Several members of the group expressed frustration to the reaction to the Vine Street roundabouts and the bike path path project before that, both of which they said they supported.
Other aspects of Hays the group thought made it a great place to live were the dog park, Hays Public Library, a vibrant downtown, the Downtown Hays Market and the community’s diversity.
In addition to an eight-person adult group, seven children participated in their own discussion group.
This group include Brianna Griffith, ninth grade, Hays High School; Tyra Loffredi, ninth grade, Hays High School; Gilda Torres-Allen, ninth grade, Hays High School; Tayshaun Birch, 11th grade, Hays High School; Sage Talkington, seventh grade, homeschooled; Brooks Dixon, third grade, Lincoln Elementary; and Delia Dixon, sixth grade, Hays Middle School.
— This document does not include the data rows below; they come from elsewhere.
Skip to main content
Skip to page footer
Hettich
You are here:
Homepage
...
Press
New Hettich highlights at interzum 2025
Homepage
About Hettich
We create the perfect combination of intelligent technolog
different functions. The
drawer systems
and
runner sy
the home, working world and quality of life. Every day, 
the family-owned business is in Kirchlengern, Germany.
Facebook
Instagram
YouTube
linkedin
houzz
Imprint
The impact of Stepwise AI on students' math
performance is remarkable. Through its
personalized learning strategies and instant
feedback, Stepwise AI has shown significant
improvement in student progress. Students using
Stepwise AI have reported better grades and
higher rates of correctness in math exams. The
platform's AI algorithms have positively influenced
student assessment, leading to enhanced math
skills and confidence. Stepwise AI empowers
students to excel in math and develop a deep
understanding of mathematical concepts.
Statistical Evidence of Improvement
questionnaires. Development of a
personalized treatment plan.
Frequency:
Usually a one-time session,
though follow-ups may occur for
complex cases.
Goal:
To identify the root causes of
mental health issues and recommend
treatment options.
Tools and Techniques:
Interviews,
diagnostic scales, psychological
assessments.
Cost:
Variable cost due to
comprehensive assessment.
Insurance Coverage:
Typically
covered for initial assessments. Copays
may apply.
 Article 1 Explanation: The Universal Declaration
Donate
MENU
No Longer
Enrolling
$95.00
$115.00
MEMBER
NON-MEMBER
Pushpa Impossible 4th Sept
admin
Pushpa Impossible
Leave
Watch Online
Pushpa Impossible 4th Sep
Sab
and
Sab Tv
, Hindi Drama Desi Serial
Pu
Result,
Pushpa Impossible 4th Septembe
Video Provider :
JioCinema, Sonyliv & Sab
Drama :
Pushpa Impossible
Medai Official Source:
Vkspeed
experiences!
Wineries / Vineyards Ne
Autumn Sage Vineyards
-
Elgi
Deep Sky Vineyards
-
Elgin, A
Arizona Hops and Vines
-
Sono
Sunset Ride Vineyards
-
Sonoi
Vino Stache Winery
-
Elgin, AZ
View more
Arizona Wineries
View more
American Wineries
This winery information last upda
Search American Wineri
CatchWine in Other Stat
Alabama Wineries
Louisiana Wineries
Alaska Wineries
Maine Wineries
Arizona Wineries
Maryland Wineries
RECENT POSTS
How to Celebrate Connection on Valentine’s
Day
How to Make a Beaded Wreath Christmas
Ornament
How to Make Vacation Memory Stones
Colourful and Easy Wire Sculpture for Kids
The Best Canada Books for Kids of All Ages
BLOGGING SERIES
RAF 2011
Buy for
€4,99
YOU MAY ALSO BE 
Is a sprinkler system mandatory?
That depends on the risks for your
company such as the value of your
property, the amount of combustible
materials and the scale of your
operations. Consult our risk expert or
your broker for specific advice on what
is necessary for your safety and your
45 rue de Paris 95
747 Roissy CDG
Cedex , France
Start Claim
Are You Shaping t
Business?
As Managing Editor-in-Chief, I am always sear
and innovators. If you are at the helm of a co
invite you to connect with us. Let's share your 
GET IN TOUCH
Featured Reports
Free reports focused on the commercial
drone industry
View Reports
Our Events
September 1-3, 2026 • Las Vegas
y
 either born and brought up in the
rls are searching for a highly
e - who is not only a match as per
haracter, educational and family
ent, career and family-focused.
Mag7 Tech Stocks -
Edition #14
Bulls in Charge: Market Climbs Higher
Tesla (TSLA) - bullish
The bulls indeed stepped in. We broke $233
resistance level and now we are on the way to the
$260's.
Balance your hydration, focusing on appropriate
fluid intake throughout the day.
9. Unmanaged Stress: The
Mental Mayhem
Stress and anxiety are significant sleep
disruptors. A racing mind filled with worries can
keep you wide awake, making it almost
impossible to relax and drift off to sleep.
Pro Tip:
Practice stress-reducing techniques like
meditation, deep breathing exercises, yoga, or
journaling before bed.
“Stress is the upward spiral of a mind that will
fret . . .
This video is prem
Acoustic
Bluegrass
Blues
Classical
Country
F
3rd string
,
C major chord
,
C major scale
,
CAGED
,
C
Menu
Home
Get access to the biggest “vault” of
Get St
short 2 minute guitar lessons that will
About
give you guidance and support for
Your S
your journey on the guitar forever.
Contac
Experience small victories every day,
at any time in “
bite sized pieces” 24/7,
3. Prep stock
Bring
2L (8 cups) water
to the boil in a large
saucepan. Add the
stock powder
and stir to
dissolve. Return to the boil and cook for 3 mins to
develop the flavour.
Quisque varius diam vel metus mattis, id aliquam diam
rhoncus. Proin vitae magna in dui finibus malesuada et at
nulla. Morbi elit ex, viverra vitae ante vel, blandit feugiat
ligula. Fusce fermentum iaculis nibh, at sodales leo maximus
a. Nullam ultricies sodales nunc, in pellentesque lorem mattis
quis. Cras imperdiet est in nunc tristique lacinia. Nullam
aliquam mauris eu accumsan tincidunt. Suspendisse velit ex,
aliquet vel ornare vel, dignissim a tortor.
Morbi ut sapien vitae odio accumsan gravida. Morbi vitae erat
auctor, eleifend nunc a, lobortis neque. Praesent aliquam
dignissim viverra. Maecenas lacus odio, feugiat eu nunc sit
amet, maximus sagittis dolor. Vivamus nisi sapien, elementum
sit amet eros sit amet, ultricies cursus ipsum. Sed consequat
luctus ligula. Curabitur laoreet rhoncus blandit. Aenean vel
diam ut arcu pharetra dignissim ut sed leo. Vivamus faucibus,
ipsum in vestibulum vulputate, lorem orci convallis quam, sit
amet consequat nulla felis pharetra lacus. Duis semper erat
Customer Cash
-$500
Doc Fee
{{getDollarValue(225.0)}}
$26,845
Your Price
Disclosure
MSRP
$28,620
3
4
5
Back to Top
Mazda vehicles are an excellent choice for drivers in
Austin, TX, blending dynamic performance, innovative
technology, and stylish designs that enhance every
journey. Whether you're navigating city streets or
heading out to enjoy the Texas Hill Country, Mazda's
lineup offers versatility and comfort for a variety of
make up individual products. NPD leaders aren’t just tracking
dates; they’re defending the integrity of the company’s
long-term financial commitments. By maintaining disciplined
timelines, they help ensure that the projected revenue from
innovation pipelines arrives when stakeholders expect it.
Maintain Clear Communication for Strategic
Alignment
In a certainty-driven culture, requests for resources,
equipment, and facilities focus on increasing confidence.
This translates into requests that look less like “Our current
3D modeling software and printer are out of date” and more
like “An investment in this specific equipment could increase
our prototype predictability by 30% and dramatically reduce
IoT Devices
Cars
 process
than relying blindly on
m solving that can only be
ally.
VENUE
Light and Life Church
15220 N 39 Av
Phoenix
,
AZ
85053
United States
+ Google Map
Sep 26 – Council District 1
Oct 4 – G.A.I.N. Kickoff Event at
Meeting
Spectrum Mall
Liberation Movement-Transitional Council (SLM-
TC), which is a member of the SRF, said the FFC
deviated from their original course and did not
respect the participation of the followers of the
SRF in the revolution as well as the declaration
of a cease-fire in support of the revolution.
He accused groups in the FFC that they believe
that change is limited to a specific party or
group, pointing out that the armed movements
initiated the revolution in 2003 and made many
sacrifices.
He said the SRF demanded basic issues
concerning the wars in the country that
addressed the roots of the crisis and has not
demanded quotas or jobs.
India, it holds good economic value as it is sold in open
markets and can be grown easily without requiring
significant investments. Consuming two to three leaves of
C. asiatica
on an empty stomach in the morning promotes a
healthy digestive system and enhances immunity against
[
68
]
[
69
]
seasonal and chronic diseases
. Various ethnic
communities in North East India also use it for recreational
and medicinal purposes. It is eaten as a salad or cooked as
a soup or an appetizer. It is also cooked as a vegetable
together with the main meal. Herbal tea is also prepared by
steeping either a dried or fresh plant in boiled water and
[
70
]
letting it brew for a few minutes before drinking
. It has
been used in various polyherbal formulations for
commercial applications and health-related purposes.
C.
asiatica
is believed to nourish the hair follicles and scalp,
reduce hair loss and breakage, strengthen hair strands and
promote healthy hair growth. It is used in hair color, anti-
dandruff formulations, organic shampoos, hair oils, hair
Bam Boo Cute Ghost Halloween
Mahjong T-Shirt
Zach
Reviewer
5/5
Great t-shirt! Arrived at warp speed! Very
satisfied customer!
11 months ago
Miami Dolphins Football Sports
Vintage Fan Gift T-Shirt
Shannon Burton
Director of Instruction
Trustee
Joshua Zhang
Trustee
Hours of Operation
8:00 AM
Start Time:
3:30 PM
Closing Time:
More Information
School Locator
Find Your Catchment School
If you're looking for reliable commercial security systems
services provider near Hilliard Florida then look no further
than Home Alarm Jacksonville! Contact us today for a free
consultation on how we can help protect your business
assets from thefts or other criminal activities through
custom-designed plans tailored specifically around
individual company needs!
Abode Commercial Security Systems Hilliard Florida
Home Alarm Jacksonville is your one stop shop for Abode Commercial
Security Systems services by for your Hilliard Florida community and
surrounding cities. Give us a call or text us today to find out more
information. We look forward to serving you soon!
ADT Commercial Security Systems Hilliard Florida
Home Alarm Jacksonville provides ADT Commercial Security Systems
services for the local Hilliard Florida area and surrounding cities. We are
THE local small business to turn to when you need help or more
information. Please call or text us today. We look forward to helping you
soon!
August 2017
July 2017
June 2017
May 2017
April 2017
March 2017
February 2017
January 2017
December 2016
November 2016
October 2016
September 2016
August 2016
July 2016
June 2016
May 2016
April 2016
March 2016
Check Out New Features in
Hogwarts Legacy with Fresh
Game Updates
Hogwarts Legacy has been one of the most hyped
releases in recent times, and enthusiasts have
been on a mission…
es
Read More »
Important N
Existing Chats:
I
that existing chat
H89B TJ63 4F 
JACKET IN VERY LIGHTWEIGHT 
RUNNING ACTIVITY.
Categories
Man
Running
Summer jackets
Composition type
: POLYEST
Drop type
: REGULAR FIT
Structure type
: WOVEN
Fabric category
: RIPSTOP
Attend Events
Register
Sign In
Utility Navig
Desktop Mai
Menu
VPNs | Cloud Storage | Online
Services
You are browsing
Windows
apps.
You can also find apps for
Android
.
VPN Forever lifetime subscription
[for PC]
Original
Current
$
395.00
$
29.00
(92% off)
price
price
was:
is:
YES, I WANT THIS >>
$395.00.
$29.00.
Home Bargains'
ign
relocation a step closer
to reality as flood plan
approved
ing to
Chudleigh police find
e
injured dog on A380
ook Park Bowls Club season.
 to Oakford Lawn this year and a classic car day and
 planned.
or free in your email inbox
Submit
Their group was facilitated by Jane Talkington, assistant professor of management at FHSU.
According to Talkington, the youth said what they love about Hays is the different personalities of the people of Hays, its rich history, their curly hair that got curlier and wilder in the wind, people are nice, people are good, the high school teachers are great (special shout out to Ms. Codi Fenwick, debate teacher), the famous people from Hays area (like Dennis Hopper) and the fabulous and kid-friendly public library downtown.
They also said they were proud of Jana’s Campaign.
They saw infrastructure of public facilities, such as the leaky high school building as a community challenge.
The students said they wanted a bookstore, skating rink, ice hockey rink, more stable weather and equality. They also wanted the culture of Hays to value the individual and eliminate discrimination based on weight or color of skin.